**Prompt:** Each line of the entries that mentions the string "wire" needs to be reported.

+ + + +

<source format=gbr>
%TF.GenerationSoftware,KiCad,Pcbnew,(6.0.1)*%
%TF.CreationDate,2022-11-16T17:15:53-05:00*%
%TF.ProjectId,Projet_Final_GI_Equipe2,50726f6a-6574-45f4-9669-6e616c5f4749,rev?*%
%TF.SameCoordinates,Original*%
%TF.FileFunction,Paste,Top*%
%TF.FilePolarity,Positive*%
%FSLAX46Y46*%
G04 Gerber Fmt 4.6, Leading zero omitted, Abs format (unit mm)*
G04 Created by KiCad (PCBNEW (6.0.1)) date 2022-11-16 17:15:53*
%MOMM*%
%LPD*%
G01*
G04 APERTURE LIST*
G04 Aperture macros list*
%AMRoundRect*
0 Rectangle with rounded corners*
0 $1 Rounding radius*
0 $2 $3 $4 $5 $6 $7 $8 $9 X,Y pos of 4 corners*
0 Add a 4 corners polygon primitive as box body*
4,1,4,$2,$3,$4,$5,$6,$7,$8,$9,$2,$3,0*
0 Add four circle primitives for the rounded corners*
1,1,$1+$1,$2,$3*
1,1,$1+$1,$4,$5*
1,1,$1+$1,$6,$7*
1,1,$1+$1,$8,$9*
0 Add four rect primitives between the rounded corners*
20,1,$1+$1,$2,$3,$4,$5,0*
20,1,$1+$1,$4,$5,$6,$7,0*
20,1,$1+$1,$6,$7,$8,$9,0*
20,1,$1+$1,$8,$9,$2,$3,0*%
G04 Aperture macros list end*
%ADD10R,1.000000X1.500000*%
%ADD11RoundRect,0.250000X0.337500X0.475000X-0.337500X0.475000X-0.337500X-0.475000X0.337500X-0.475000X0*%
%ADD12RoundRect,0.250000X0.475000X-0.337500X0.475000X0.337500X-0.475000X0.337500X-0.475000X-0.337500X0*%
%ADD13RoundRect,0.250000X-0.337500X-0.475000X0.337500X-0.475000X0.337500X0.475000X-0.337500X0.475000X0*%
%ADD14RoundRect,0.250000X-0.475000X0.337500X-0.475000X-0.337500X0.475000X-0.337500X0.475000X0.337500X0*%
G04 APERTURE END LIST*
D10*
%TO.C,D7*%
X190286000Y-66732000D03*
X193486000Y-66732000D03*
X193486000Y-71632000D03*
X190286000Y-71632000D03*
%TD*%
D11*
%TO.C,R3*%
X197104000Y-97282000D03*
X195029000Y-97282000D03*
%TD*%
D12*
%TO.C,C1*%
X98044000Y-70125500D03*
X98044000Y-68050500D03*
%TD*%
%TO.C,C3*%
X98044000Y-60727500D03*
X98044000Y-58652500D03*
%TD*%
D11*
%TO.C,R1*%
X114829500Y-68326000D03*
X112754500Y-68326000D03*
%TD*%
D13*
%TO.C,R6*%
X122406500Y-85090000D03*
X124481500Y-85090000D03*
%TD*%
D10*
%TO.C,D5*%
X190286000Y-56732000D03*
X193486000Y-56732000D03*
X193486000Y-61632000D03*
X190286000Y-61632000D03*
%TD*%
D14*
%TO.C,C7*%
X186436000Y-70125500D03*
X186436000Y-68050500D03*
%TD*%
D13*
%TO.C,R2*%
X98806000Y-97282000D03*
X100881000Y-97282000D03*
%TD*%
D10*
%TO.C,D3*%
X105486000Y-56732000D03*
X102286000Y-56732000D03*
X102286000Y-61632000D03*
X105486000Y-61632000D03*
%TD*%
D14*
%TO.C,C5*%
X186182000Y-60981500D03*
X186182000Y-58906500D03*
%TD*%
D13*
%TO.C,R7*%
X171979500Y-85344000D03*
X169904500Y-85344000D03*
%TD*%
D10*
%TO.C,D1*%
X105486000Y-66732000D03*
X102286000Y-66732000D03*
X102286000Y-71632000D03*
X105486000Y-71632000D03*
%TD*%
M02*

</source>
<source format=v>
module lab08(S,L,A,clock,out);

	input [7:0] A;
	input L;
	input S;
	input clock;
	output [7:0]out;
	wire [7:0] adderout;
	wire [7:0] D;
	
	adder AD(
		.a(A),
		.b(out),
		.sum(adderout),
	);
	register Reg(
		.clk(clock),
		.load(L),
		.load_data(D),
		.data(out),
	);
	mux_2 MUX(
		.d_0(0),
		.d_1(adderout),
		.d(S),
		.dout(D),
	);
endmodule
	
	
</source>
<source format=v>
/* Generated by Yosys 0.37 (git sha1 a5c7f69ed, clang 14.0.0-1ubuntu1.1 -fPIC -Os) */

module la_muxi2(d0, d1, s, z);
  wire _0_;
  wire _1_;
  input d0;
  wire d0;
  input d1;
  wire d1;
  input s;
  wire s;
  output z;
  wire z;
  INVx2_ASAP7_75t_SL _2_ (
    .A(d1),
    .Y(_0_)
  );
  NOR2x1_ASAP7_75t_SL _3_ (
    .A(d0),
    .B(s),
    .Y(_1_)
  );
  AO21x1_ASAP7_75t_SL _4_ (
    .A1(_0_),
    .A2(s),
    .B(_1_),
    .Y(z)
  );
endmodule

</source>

+ + + +

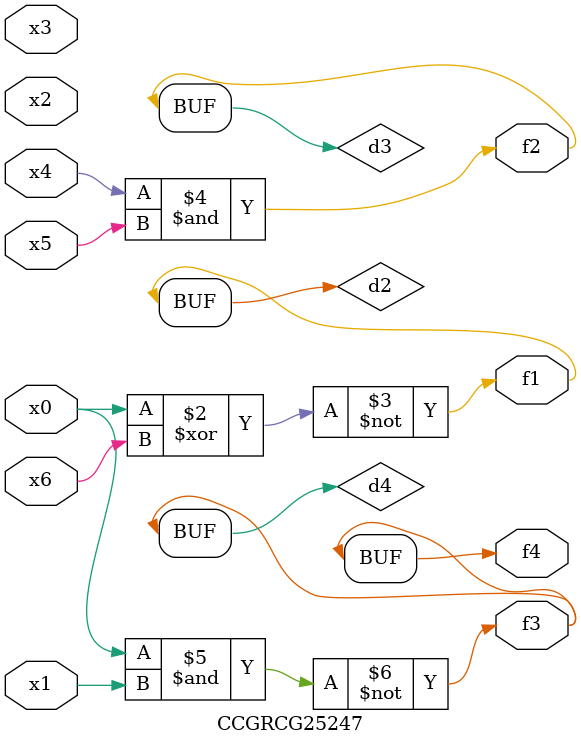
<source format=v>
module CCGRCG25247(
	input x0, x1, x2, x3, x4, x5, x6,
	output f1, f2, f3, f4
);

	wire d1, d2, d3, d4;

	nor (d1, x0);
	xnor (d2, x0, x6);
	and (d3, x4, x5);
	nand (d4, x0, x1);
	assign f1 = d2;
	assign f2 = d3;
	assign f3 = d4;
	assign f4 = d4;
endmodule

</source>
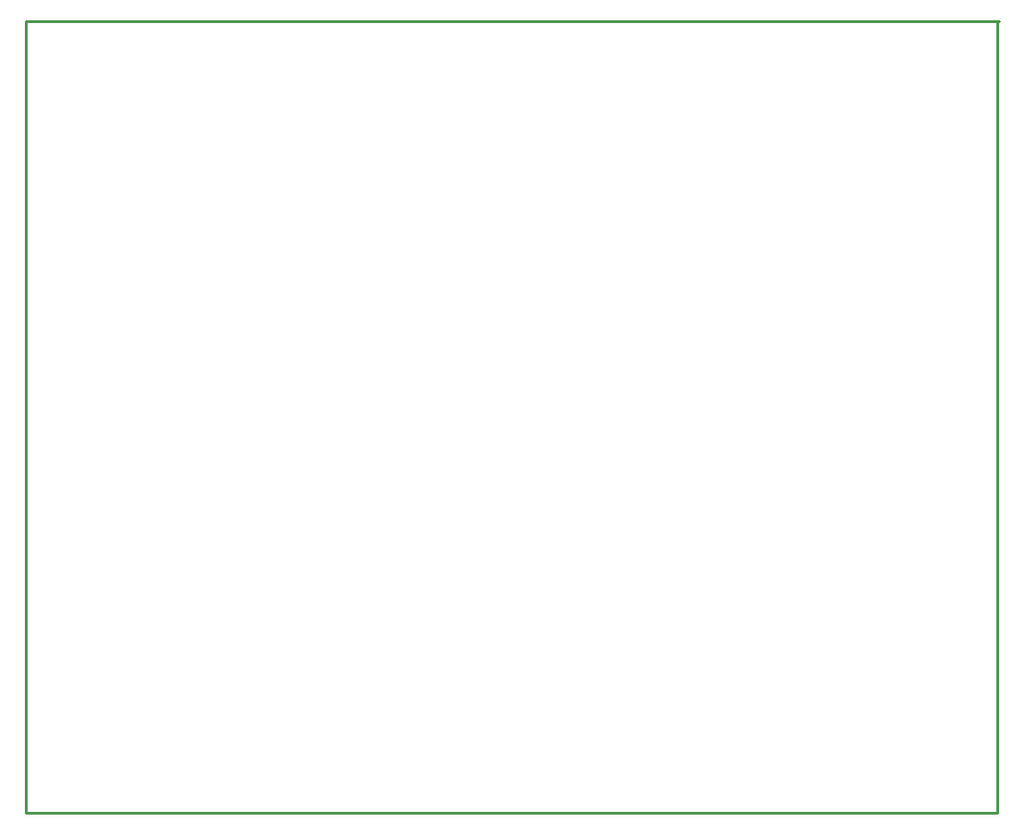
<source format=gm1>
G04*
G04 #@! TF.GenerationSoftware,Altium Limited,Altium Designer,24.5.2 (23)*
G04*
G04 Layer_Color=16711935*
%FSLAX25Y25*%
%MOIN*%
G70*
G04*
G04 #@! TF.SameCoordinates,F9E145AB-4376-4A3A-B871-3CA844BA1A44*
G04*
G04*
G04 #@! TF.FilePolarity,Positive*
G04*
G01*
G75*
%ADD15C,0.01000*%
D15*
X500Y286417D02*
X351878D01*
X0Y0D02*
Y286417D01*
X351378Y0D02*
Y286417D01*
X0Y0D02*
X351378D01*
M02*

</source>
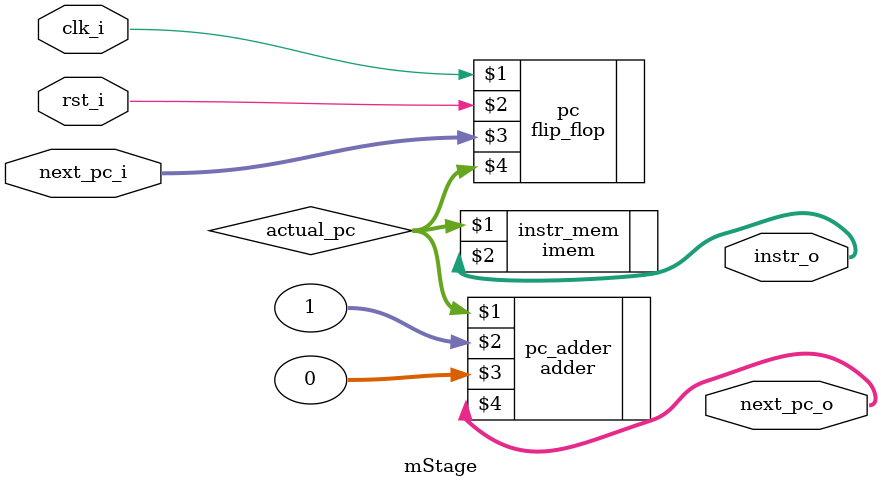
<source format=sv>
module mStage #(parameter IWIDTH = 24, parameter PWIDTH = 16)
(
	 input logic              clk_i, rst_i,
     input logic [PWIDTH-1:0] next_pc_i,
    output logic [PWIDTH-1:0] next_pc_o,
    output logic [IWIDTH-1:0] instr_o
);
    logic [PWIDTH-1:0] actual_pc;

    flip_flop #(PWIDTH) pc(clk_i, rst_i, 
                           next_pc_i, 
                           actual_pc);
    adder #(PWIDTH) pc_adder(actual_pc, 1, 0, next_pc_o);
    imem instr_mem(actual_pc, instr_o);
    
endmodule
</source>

+ + + +

**Solution for this exercise:**
	wire [7:0] adderout;
	wire [7:0] D;
  wire _0_;
  wire _1_;
  wire d0;
  wire d1;
  wire s;
  wire z;
	wire d1, d2, d3, d4;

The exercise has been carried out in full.